On March 12, the United States Department of Justice charged 50 people across eight universities in the largest college admissions scam in history. Five Georgetown University parents and two current students were implicated in the indictment, shocking and breaching the trust of the university community.
These two students were complicit in using fraudulent means to gain acceptance into Georgetown. Nearly two weeks after the report’s release, however, both are still students at the university. To regain any integrity in the admissions process, Georgetown must expel the involved students.
Students and administrators should also reflect on the role of privilege in the admissions system. Common rhetoric on campus suggests that affirmative action privileges students of color in the admissions process. This line of thought fails to acknowledge that wealth — not race — is the predominant influencer in college admissions.
Even as the indictment receives national attention, students must recognize that the influence of wealth in the admissions process extends far beyond these two students.
The two students involved in the scandal colluded with former Georgetown tennis coach Gordon Ernst to write emails and essays to gain entrance into the university, according to the indictment.

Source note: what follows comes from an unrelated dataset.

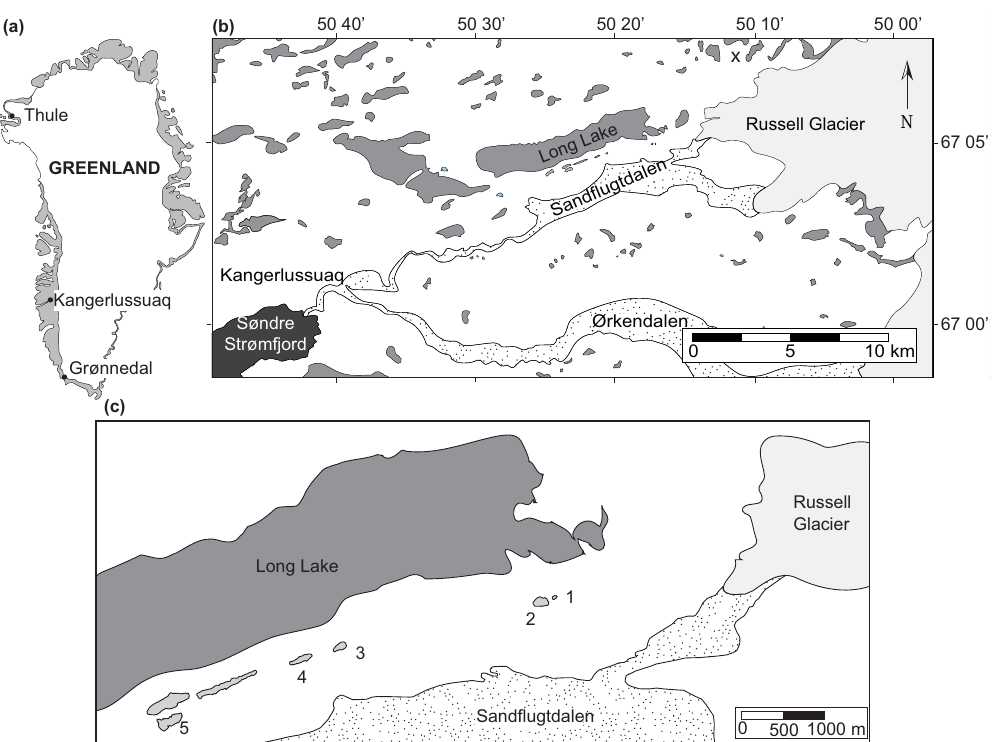
Figure 2. (a) Greenland, showing Kangerlussuaq. (b) Regional map of Kangerlussuaq and the inland ice margin, including Sandflugtdalen and Ørkendalen, which are two major proglacial valley sandur systems. X marks the location of the Geological Survey of Denmark and Greenland (GEUS) weather station. (c) Study area map of lakes relative to the Russell Glacier, Long Lake, and Sandflugtdalen sandur. (1) EVV Upper lake, (2) EVV Lower lake, (3) Teardrop lake, (4) Potentilla lake, and (5) South Twin lake. Figure is modified from Cadieux et al.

Ernst was charged with accepting bribes from parents in return for recruiting students to the tennis team who did not play competitive tennis.

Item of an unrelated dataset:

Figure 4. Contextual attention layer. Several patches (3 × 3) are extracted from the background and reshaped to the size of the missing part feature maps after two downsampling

Though Georgetown parents had bribed Ernst, both students were involved in the fraud. One of the current students participated in the scheme by writing a personal email to Ernst claiming he played competitive tennis, even though he did not play the sport. The other student gloated with her proctor after cheating on the SAT. In total, the students and their families spent $950,000 to gain entrance to the university.
Unlike other students mentioned in the indictment who were unaware of their parents’ backdoor deeds, both Georgetown students were active participants.

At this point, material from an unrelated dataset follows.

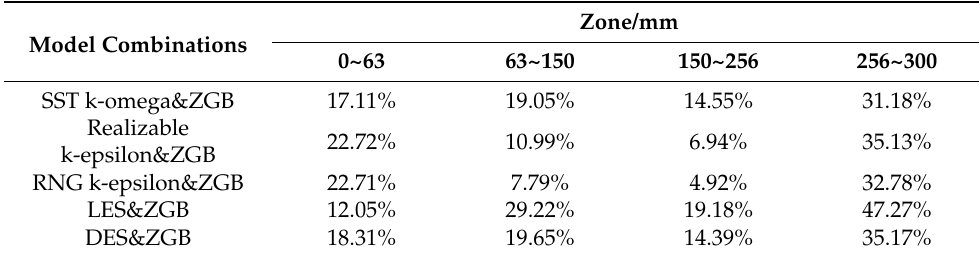
Table 8. The error of average cross-sectional x 2 flow rate at 67 bar differential pressure compared to test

The university should remove these students from Georgetown. Failing to do so would signal acceptance of this illegal behavior and reward fradulents with spots never meant to belong to them.
In addition to flouting national laws, these actions violated university policy. Students are expected to be honest in all dealings with the university, as per definition 27 of the Code of Student Conduct. Though they were not students at the time of writing their applications, their actions still show a disregard for the spirit of university conduct.
Moreover, they also committed a slew of honor code violations by cheating on SAT exams, submitting college essays altered or written on their behalf and falsifying academic documentation. The severity of these actions merits expulsion.
Though both students may have built community, fostered friendships and carved a space for themselves in extracurricular involvements, these opportunities were gained through unscrupulous and dishonorable methods. (Full disclosure: One of the implicated students previously served as a cartoonist for The Hoya.)
While losing these connections may be painful, any discipline besides expulsion would not adequately address these students’ admission under false pretenses.
To rebuild trust in its admissions process, Georgetown must act immediately to rectify the breach of the university’s integrity. However, to move forward, students and administrators should also reflect on the pervasive and influential role of wealth in college admissions.
Students of color — and low-income students — at Georgetown face the pressure of proving that they are worthy of admission, according to Alana Hendy (SFS ’21).
As a black student at Georgetown, Hendy has often been on the receiving end of flippant comments and rhetoric suggesting that minorities get into elite schools such as Georgetown without working as hard as others.
Such comments minimize the intelligence and talent of students of color by suggesting that they are undeserving of a position at Georgetown and were admitted only because affirmative action lowered the standards for them.
This rhetoric, however, ignores ignores the incredible barriers that low-income students and people of color must surmount to attend Georgetown. Wealthier students do not face nearly as many systemic disadvantages in the process.
Suggesting students of color are privileged in college admissions is unfair and inaccurate. As the scandal has made abundantly clear, the wealthy have hidden and magnanimous influence in the admissions process.
Students have a responsibility to reflect on this systemic inequality and be vocal when they hear rhetoric suggesting otherwise.
But the university must also address the immediate fraud at Georgetown. Only by expelling the two implicated students can Georgetown can start rebuilding integrity and trust in the admissions process.
The Hoya’s editorial board is composed of six students and chaired by the opinion editor. Editorials reflect only the beliefs of a majority of the board and are not representative of The Hoya or any individual member of the board.